Come nella serie, il protagonista decide di denunciare proprio perché ha paura per la sua famiglia…

Esattamente. Gli uomini vittima di stalking sono più stressati, mentre le donne vittime hanno paura, tanto da non voler più uscire e smettono anche di lavorare. Questo è uno degli elementi costitutivi dello stalking: il fatto che ci sia questo grosso stress, paura, oppure il cambiamento delle proprie abitudini di vita. Bisogna stare attenti a non confondere la molestia con lo stalking: se una persona corteggia in un modo molesto e che perdura nel tempo, ma nell’altra persona non si viene a creare stress ma soltanto fastidio, allora siamo nel campo delle molestie.

Un esempio?

Il film Attrazione fatale: Michael Douglas era sposato e aveva avuto una relazione con Glenn Close; quando lui decide di stare con la moglie, lei perde il controllo, inizia a perseguitarlo pesantemente, arrivando a uccidere il suo animale domestico. Questa donna era una stalker perché dal corteggiamento è passata a una modalità ossessiva arrivando a spaventare l’ex amante e sua moglie.

È molto comune che gli stalker siano persone con patologie psichiatriche.

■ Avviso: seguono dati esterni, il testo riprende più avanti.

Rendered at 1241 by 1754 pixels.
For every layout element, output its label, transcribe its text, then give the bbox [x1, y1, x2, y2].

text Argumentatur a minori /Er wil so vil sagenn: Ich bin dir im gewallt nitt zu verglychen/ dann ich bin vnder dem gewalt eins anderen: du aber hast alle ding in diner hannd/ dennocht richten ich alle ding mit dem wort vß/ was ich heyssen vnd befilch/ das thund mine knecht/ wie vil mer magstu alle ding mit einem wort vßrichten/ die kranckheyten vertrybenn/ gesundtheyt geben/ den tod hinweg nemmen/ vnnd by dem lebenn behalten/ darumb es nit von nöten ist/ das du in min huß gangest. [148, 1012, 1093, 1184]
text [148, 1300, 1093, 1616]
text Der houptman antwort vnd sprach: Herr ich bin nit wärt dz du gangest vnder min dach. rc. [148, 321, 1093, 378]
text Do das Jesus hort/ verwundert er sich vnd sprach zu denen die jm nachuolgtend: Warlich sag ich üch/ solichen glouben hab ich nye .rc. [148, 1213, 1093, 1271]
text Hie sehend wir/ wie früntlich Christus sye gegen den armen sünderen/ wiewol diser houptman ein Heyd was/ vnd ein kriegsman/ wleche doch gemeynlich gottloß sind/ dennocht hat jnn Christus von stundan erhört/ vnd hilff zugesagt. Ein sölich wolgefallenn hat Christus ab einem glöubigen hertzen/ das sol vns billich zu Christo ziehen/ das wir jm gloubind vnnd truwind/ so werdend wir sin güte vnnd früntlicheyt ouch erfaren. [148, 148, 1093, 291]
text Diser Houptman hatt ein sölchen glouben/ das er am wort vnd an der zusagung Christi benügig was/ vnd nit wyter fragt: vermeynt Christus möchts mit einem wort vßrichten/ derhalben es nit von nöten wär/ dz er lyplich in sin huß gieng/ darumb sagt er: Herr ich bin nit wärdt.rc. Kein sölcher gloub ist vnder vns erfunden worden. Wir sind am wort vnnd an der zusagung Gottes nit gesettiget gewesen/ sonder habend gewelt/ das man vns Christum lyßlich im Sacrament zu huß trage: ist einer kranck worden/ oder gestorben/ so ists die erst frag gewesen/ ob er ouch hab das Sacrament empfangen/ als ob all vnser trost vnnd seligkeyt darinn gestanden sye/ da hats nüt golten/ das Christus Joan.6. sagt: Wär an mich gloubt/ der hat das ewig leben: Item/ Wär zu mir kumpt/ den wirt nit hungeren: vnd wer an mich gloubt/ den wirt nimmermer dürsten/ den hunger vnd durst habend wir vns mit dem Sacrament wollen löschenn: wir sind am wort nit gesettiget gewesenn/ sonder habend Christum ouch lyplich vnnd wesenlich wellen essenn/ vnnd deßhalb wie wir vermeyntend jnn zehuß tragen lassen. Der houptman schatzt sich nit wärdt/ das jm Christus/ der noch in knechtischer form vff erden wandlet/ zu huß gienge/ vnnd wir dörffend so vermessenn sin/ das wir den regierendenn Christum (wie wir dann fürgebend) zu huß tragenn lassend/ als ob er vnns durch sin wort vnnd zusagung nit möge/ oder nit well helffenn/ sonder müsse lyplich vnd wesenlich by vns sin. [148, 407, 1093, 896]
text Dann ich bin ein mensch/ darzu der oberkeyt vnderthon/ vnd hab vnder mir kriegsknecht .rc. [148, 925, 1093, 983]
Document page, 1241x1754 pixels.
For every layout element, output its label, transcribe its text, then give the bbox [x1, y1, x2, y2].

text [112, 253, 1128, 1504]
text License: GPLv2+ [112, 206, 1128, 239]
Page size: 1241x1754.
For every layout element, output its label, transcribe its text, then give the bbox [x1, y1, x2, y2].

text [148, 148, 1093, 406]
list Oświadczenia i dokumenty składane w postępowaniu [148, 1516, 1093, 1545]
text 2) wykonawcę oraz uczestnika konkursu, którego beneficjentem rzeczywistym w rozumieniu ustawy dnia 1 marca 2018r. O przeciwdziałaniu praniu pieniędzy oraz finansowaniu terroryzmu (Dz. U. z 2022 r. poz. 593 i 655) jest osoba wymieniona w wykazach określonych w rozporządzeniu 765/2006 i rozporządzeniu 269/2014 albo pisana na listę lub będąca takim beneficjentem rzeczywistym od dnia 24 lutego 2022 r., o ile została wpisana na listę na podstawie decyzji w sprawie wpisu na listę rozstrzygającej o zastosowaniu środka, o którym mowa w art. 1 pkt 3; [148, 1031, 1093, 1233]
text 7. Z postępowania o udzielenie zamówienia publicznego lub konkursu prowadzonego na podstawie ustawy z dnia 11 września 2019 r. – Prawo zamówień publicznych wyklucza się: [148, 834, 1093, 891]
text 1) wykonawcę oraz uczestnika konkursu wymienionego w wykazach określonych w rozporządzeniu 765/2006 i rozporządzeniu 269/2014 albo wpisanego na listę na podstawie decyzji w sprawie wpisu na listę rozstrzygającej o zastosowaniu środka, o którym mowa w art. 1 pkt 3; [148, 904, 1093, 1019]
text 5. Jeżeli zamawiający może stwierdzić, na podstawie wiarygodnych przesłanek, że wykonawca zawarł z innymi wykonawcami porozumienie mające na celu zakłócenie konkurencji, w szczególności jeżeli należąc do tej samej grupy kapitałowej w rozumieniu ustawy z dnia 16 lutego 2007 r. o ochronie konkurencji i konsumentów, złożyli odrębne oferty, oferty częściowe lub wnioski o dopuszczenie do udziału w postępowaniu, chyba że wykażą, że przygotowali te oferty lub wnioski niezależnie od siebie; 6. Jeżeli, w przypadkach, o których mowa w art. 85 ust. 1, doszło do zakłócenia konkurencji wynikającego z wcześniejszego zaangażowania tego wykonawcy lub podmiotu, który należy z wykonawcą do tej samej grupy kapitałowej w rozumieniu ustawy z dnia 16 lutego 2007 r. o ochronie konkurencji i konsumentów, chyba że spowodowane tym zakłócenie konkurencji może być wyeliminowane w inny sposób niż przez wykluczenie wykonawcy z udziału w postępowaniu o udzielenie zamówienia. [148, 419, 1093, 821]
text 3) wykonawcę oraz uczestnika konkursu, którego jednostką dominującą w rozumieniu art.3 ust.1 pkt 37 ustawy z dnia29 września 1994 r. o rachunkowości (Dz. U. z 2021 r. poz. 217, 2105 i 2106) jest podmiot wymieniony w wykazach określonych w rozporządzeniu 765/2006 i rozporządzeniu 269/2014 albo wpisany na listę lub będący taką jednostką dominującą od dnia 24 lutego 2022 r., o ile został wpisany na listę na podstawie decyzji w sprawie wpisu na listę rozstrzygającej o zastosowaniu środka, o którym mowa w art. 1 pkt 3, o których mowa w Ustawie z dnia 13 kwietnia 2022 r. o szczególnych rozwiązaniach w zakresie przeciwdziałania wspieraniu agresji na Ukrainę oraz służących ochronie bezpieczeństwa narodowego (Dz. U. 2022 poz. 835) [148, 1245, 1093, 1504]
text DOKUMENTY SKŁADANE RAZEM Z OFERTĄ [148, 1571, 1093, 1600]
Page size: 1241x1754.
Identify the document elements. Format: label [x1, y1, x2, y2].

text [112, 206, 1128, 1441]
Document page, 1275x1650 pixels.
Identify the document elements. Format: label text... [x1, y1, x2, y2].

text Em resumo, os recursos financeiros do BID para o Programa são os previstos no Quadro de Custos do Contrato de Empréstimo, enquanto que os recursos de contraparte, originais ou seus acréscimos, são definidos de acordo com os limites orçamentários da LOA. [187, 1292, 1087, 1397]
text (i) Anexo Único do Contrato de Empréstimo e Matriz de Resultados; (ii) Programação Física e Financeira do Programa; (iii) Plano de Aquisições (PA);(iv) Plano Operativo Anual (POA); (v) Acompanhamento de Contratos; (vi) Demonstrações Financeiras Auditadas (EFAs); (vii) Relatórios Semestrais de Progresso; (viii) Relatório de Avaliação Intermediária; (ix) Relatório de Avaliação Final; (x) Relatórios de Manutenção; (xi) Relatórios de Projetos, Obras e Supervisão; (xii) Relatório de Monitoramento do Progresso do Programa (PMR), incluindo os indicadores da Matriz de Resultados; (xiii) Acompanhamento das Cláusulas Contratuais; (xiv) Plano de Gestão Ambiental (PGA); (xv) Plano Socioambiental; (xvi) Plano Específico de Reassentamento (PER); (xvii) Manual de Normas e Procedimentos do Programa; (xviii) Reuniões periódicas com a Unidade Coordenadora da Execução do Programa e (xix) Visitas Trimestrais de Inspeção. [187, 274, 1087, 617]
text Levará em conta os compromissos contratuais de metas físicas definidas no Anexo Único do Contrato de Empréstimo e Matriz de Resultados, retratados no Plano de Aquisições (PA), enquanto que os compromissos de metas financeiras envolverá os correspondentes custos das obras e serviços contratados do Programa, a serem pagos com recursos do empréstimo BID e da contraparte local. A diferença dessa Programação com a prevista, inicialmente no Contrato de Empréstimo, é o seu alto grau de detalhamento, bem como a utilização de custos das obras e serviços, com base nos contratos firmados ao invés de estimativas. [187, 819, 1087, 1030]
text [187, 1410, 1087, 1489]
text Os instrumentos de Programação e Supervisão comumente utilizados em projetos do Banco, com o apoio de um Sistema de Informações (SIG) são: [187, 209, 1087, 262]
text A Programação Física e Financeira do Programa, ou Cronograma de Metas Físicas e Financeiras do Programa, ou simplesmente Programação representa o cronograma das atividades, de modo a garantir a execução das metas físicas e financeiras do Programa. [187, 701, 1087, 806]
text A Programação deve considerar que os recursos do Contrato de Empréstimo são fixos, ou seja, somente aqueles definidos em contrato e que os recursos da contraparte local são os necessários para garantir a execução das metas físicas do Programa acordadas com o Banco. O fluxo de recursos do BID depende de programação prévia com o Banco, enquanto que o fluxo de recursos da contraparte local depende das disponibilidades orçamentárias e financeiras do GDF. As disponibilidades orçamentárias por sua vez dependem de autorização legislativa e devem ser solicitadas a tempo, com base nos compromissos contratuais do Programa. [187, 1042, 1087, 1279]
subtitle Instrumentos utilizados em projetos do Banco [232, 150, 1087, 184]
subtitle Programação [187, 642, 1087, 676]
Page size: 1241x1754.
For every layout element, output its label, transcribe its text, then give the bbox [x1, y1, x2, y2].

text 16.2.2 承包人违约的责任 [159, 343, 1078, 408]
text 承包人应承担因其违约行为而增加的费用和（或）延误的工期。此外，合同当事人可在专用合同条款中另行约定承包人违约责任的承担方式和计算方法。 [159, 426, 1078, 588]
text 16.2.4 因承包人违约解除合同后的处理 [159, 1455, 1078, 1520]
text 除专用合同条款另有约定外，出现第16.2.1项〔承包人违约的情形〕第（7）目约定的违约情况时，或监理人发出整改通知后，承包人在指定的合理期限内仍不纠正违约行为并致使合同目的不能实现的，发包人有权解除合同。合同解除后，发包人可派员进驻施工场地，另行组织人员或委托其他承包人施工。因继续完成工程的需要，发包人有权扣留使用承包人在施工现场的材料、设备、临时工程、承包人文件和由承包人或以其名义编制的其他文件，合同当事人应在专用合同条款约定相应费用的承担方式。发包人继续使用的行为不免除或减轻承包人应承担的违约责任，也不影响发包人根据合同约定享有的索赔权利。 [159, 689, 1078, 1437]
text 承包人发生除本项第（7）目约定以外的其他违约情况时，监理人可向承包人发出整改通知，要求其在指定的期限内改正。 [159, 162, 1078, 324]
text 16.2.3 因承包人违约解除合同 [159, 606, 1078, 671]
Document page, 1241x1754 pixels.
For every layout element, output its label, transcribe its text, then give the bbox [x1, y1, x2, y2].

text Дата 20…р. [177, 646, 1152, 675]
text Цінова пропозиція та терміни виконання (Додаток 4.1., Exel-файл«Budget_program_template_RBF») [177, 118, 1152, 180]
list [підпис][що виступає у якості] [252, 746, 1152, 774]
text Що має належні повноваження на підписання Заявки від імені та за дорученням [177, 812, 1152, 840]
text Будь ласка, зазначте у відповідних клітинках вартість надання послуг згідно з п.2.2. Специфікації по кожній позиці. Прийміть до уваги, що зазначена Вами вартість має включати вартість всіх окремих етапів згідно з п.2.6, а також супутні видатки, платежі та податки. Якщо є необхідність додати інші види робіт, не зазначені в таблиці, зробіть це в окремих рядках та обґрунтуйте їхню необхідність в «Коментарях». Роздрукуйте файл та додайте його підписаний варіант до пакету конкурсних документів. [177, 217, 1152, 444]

Sì, oppure semplicemente ha un tratto caratteriale o esperienze pregresse. Il rischio è che poi si arrivi a riconoscere l’incapacità di intendere e di volere e non si possa emettere una sentenza di condanna. Non vorrei che qualcuno si trincerasse dietro una patologia psichiatrica, quando in realtà è semplicemente un criminale.

Si può fare prevenzione?

Ultimamente molti giudici subordinano la sospensione condizionale della pena alla frequentazione di centri riabilitativi per uomini violenti o per donne violente. E questo è importante per un’attività preventiva per il futuro, per evitare che si riproducano quei comportamenti non solo sulla stessa persona ma anche su altri.